[Stored data]
....
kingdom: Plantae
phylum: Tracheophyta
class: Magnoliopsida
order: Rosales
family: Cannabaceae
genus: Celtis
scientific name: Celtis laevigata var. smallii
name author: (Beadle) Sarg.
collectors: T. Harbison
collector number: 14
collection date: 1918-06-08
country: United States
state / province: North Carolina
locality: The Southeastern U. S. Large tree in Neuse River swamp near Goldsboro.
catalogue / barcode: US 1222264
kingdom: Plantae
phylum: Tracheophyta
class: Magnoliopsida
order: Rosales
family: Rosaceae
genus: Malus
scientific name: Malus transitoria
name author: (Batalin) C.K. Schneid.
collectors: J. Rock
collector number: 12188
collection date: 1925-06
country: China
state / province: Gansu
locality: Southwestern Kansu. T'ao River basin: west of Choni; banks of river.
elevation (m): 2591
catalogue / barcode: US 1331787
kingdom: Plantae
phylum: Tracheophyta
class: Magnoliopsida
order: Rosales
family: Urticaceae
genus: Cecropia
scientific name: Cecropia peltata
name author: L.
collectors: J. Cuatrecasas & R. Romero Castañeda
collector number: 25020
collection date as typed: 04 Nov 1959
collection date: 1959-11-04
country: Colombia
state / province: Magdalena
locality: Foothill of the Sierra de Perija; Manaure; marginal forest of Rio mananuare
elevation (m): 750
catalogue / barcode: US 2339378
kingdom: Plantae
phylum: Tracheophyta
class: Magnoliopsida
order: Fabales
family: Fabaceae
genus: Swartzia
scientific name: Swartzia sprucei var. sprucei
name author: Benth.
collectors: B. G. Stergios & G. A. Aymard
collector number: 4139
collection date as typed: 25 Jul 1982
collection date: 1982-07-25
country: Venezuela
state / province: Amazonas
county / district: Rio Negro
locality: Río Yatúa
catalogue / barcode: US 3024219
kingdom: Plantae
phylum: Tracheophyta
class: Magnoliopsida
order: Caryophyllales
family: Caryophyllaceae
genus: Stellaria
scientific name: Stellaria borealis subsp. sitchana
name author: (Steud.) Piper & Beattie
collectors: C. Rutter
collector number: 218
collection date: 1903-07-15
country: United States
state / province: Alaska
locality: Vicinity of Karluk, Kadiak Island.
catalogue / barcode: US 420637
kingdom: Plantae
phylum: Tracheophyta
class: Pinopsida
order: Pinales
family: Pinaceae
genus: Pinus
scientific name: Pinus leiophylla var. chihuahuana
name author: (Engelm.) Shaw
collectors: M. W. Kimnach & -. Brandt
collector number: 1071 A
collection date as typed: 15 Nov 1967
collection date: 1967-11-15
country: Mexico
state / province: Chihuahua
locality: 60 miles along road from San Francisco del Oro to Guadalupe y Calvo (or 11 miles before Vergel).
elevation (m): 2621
....
* SHORT TASK: Rewrite the lines between the one holding "collection date: 1903-07-15" and the one holding "state / province: Chihuahua", inclusive, swapping "country" for "nation" and leaving everything else unchanged.

* SOLUTION TO THIS TASK:
collection date: 1903-07-15
nation: United States
state / province: Alaska
locality: Vicinity of Karluk, Kadiak Island.
catalogue / barcode: US 420637
kingdom: Plantae
phylum: Tracheophyta
class: Pinopsida
order: Pinales
family: Pinaceae
genus: Pinus
scientific name: Pinus leiophylla var. chihuahuana
name author: (Engelm.) Shaw
collectors: M. W. Kimnach & -. Brandt
collector number: 1071 A
collection date as typed: 15 Nov 1967
collection date: 1967-11-15
nation: Mexico
state / province: Chihuahua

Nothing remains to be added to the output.